__To do__
Set down exactly the lines in the records below that run from the line with "-419,19 +419,19 @@" to the line with "</body></html>", inclusive, and nothing more.

Data items:
^^^^^^^^

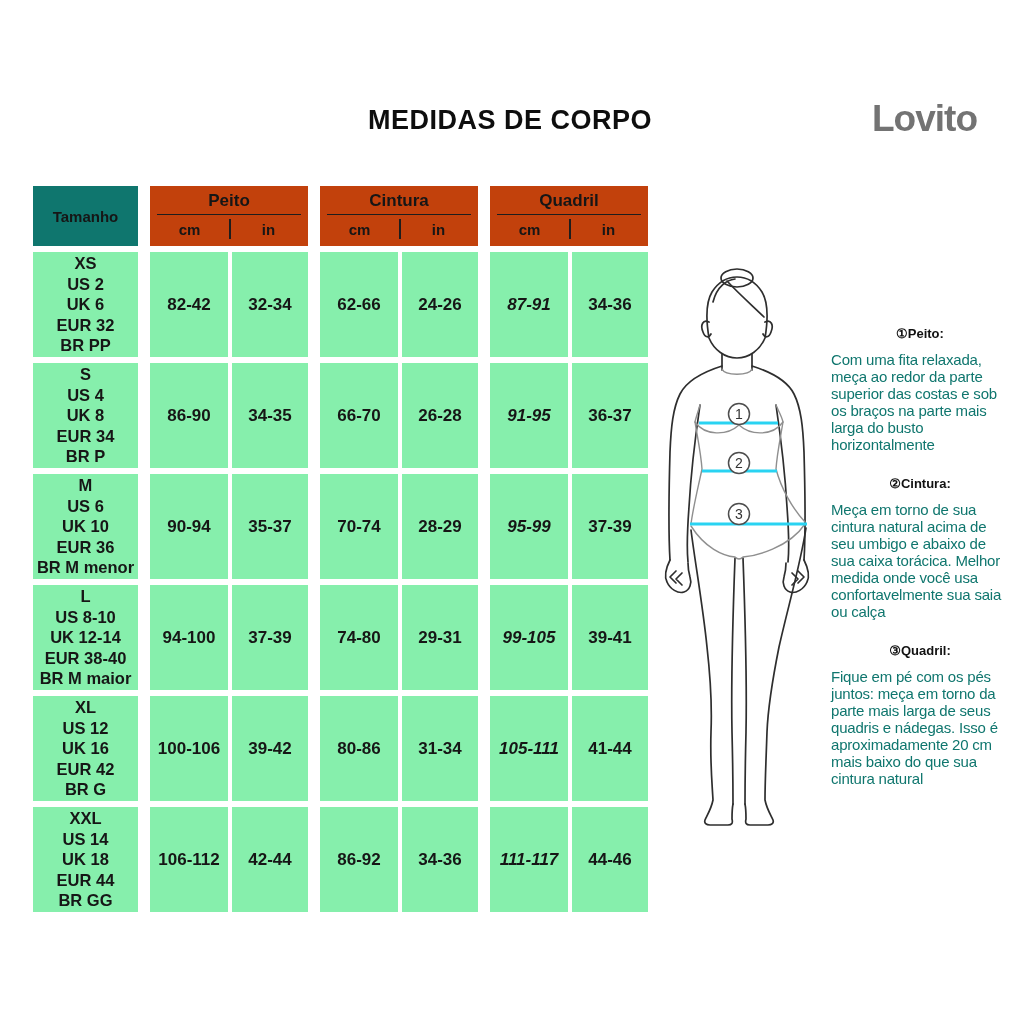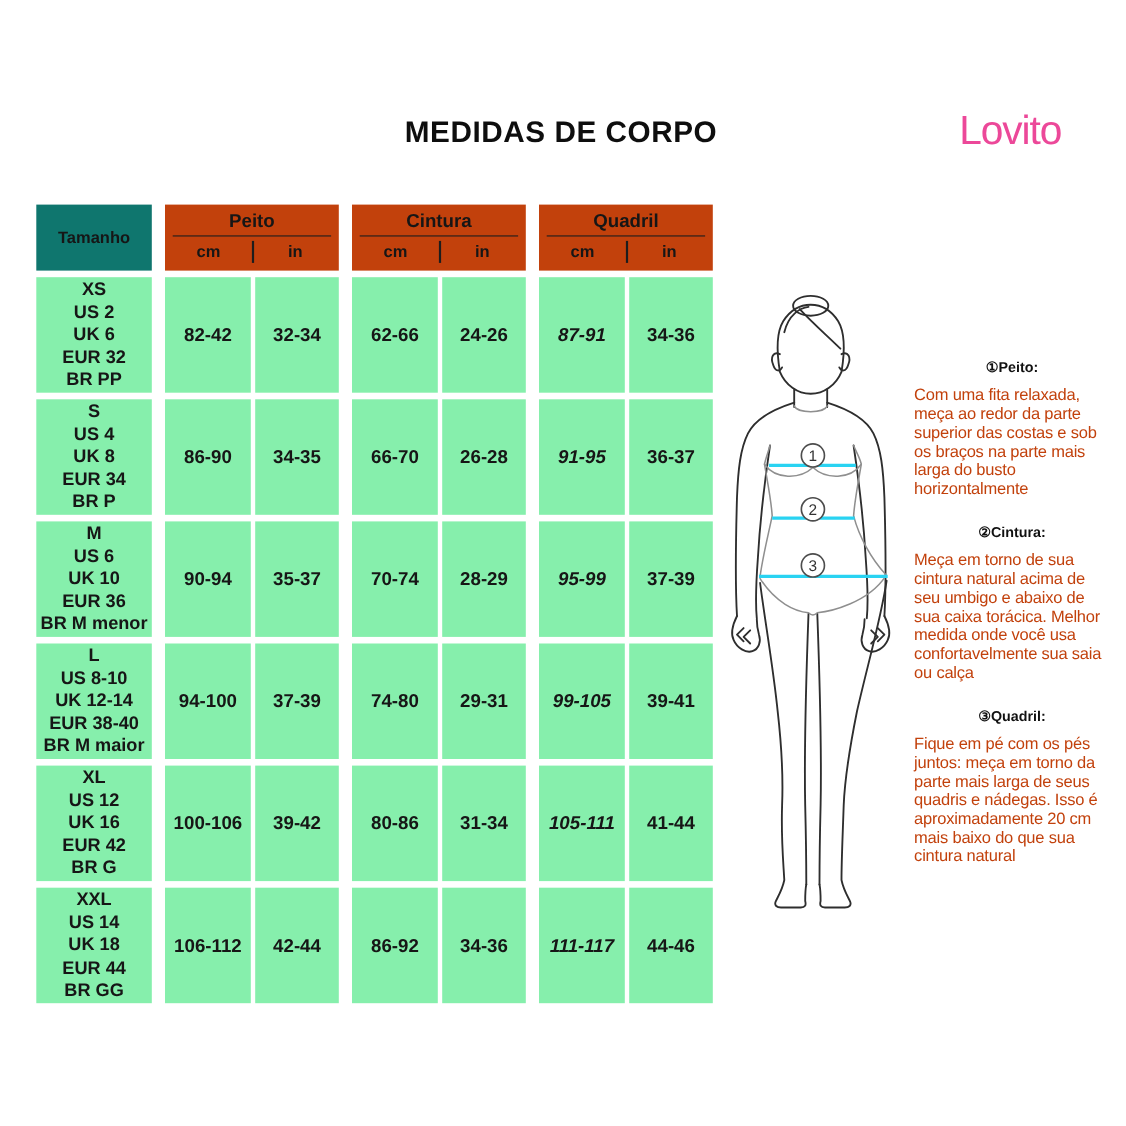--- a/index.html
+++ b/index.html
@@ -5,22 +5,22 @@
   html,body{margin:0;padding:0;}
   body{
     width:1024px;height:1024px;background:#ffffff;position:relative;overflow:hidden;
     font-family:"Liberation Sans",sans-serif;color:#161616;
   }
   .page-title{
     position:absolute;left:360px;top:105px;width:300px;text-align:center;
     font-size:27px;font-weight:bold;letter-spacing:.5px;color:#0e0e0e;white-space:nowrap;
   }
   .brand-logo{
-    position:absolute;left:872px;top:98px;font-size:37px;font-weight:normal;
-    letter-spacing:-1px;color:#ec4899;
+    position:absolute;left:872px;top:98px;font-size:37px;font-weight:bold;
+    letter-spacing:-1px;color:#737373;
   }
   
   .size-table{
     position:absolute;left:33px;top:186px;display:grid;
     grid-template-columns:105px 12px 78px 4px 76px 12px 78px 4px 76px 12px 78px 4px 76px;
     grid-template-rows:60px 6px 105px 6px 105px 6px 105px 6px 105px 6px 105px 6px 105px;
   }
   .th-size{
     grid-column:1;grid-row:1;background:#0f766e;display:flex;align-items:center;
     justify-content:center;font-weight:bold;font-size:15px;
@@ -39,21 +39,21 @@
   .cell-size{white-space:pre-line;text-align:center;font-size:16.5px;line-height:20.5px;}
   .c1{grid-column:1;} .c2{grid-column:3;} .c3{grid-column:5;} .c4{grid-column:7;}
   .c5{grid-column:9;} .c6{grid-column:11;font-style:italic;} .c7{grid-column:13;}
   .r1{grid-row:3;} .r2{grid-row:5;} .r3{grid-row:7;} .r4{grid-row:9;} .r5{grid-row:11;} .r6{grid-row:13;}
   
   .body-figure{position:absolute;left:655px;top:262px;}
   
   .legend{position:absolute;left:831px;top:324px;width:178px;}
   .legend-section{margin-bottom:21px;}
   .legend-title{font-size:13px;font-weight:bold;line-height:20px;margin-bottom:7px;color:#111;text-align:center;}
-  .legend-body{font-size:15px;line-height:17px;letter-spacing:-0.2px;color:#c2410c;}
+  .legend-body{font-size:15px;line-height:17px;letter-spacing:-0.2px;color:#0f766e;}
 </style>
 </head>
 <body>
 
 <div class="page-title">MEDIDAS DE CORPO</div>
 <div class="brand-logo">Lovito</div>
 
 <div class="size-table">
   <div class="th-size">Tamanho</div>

^^^^^^^^

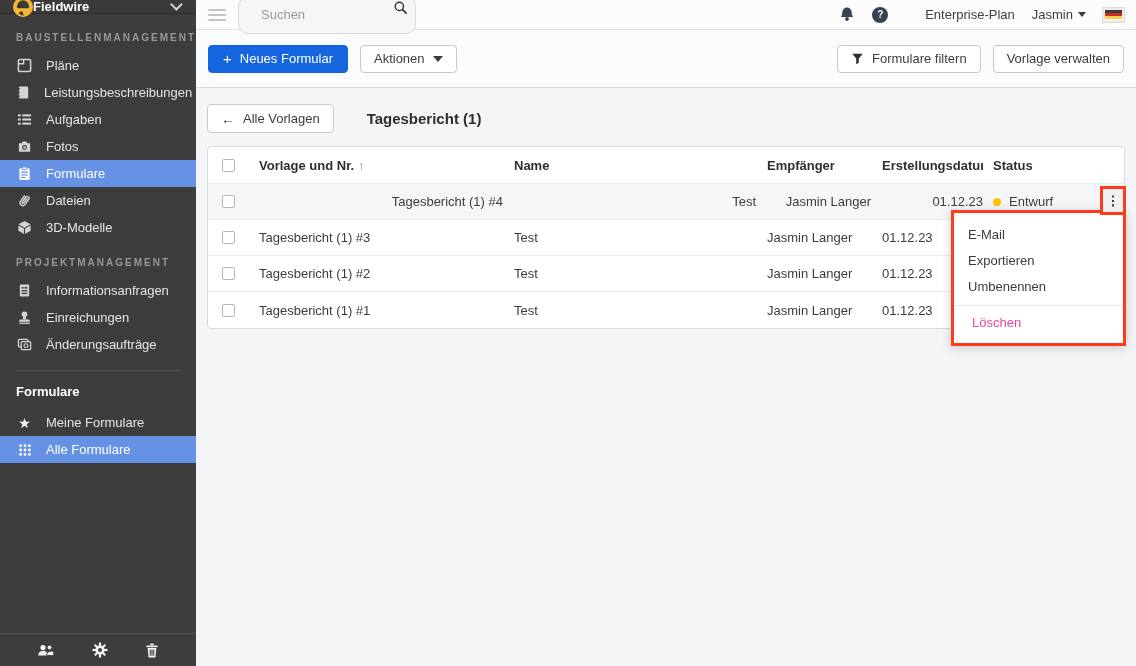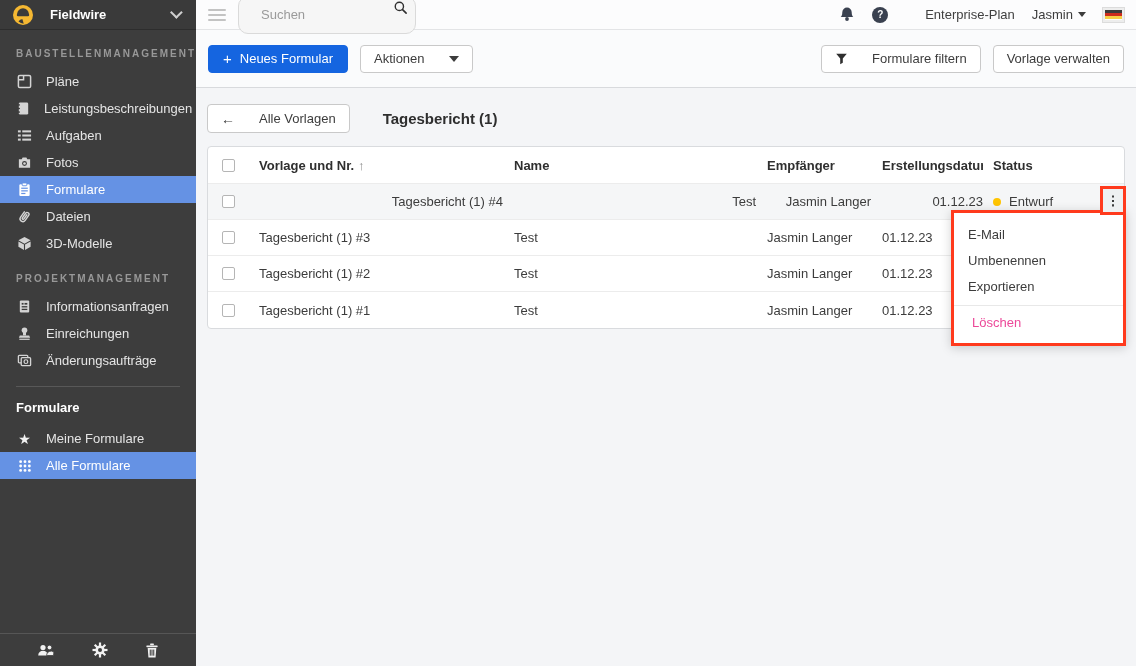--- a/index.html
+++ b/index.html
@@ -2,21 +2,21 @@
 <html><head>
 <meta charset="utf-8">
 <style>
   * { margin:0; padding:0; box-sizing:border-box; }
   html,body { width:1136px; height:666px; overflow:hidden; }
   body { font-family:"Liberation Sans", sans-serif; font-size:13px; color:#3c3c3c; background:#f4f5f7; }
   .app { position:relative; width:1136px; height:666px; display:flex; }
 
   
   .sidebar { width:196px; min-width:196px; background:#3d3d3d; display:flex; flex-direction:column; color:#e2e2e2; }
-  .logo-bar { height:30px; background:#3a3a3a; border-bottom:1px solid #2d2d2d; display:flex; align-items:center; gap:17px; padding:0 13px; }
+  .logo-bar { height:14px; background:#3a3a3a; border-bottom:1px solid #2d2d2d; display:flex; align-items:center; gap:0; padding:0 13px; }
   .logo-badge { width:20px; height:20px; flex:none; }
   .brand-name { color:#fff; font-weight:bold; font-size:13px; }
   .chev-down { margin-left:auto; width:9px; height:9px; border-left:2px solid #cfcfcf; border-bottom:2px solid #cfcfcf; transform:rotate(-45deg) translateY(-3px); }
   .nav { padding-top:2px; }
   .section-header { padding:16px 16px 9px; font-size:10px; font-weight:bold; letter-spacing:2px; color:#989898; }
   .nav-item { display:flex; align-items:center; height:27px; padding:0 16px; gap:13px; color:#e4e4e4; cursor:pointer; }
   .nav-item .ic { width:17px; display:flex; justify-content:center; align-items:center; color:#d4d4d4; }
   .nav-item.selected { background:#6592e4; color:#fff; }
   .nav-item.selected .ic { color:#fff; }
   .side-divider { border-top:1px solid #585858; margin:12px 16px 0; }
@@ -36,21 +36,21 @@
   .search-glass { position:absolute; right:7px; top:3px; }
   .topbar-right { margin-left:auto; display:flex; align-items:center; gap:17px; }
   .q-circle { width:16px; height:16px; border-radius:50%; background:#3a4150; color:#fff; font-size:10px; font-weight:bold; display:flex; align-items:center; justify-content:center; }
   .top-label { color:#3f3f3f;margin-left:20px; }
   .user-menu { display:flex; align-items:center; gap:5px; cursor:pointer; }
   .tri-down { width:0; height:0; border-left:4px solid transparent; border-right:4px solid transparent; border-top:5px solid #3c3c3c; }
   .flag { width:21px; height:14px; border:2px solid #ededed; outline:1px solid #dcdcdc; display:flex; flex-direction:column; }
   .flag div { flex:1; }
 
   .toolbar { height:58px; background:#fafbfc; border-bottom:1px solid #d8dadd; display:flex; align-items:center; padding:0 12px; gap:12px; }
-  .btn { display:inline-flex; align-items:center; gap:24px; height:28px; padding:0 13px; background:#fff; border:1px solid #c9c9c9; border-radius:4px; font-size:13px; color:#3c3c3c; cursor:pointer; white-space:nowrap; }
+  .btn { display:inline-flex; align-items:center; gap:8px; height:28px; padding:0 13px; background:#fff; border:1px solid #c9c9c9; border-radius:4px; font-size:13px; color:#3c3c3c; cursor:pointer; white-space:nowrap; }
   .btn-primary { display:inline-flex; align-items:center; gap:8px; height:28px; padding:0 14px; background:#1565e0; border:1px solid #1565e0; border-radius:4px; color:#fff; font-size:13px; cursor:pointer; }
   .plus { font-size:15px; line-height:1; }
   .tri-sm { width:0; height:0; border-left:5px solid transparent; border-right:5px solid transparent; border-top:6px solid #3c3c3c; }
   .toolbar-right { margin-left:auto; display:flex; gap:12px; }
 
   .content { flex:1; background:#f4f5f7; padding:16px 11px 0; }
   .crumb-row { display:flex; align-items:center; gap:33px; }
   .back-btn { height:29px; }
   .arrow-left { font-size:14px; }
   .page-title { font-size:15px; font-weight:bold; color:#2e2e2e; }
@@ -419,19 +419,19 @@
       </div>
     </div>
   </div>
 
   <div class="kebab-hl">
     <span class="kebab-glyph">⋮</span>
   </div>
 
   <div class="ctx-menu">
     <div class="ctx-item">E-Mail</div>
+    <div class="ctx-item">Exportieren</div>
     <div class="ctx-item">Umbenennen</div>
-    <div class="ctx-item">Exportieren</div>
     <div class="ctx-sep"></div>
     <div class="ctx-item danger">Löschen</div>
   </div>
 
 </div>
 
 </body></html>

^^^^^^^^

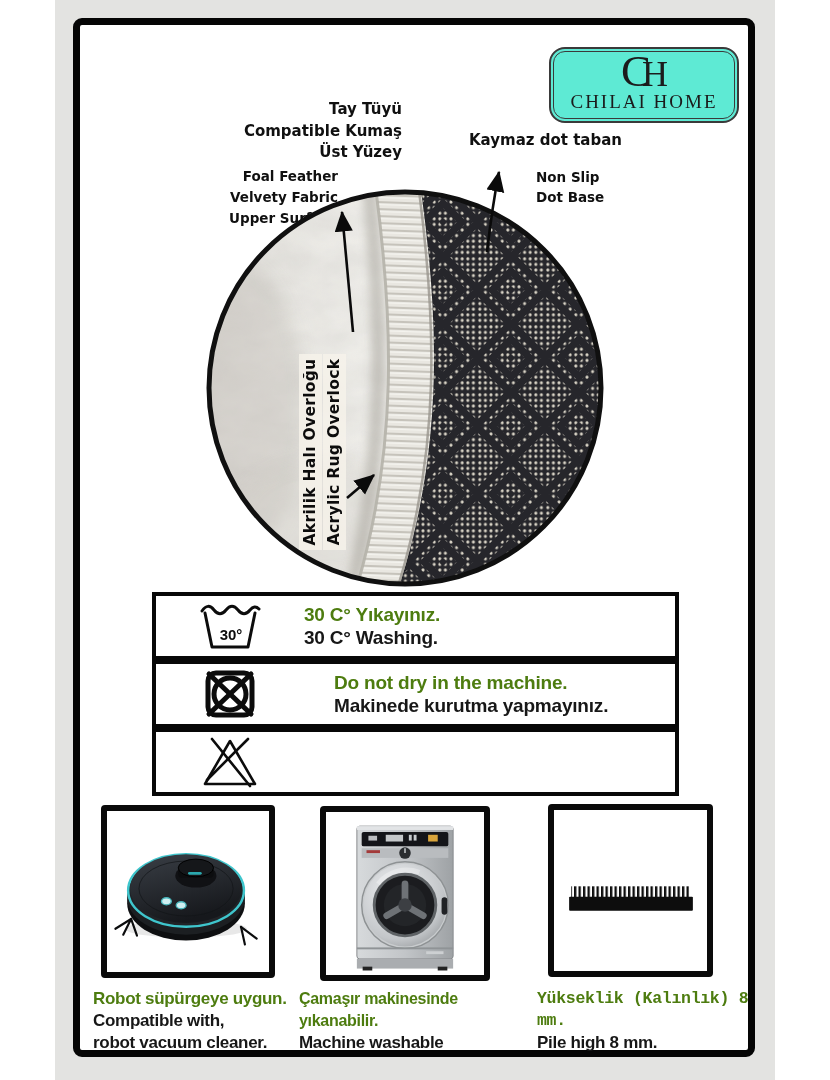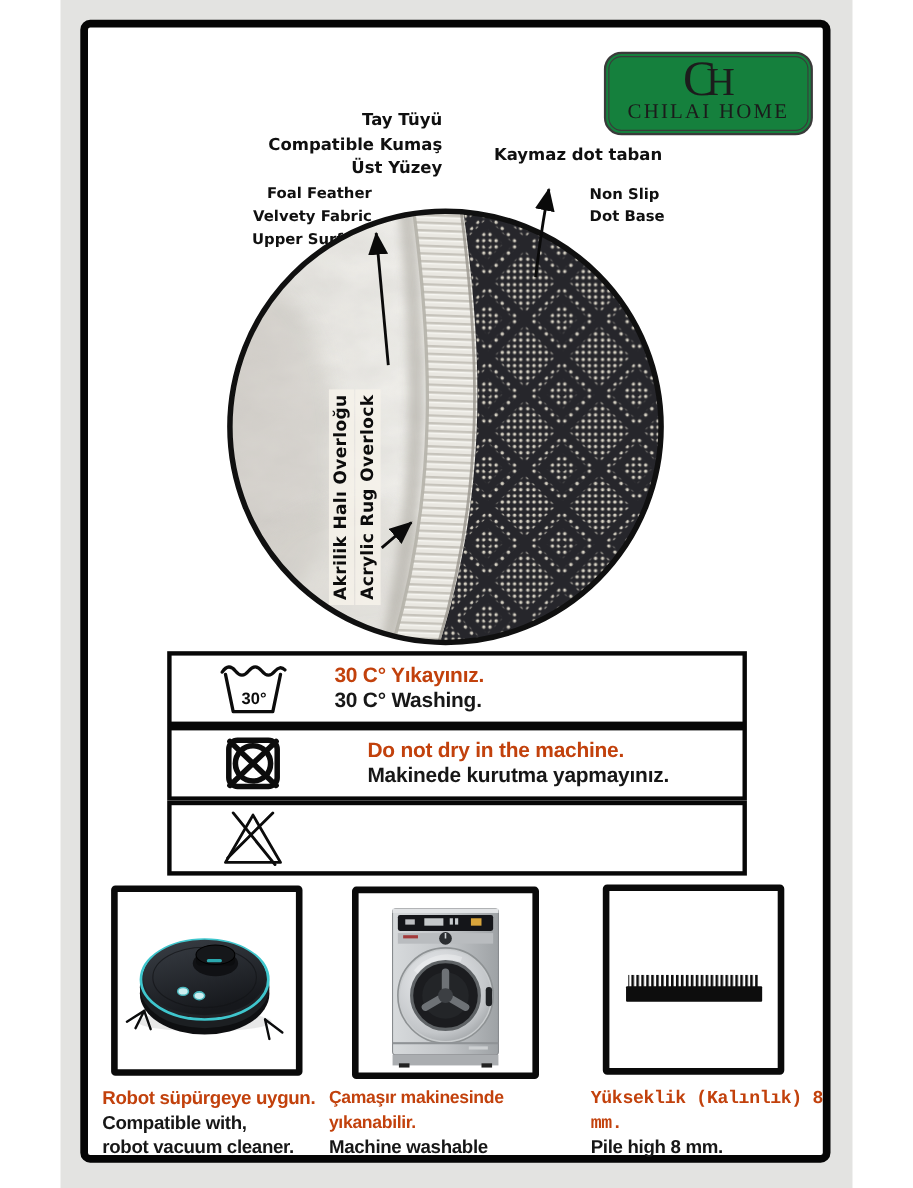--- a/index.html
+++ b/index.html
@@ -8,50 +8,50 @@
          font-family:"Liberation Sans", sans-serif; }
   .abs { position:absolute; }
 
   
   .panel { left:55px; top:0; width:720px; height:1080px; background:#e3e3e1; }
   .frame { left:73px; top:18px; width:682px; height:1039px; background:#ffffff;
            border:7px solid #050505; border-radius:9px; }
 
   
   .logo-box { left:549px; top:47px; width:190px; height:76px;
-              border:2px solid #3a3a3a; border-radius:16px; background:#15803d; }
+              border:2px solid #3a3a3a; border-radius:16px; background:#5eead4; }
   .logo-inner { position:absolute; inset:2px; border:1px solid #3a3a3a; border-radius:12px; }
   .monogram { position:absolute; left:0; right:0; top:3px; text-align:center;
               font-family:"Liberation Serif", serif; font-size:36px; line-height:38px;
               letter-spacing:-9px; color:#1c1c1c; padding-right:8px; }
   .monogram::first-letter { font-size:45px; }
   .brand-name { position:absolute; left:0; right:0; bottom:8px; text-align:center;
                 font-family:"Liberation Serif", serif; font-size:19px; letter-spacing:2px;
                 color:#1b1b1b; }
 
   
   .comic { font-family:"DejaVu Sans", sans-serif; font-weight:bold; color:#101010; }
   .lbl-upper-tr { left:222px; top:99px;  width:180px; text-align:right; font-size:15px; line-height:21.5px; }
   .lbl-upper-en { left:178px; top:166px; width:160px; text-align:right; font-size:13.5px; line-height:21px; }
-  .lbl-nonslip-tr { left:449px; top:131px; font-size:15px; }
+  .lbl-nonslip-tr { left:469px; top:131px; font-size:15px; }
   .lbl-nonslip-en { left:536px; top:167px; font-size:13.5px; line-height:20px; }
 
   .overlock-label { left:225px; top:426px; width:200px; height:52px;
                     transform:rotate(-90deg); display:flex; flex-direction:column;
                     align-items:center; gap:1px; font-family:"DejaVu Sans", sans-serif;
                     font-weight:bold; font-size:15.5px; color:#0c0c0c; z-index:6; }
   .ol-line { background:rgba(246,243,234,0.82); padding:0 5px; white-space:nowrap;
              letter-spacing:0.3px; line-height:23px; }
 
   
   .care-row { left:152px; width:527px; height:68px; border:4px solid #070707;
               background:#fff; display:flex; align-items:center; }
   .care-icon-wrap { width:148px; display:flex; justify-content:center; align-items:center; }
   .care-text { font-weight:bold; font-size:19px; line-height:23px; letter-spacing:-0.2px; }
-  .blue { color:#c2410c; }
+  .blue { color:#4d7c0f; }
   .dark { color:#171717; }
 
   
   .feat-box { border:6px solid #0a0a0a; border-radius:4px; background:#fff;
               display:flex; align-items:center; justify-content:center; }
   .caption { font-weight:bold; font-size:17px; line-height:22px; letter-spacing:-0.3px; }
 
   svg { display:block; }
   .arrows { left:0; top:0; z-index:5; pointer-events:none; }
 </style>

^^^^^^^^

__Task output__
@@ -419,19 +419,19 @@
       </div>
     </div>
   </div>
 
   <div class="kebab-hl">
     <span class="kebab-glyph">⋮</span>
   </div>
 
   <div class="ctx-menu">
     <div class="ctx-item">E-Mail</div>
+    <div class="ctx-item">Exportieren</div>
     <div class="ctx-item">Umbenennen</div>
-    <div class="ctx-item">Exportieren</div>
     <div class="ctx-sep"></div>
     <div class="ctx-item danger">Löschen</div>
   </div>
 
 </div>
 
 </body></html>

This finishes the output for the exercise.